- Data for this exercise
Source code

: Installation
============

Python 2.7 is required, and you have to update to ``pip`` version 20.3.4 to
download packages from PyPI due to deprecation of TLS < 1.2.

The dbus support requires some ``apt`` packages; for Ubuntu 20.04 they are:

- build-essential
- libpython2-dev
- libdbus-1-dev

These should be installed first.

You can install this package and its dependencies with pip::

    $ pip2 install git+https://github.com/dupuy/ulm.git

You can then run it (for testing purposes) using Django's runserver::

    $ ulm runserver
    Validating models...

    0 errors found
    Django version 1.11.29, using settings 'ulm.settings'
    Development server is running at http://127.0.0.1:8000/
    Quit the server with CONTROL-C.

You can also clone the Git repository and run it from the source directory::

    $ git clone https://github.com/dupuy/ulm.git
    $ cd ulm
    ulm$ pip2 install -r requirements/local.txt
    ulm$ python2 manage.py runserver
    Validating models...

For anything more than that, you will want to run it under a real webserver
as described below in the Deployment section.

- Task to carry out
Wherever the word "runserver" turns up in a line of the entries above, copy that line.

- Your solution
You can then run it (for testing purposes) using Django's runserver::
    $ ulm runserver
    ulm$ python2 manage.py runserver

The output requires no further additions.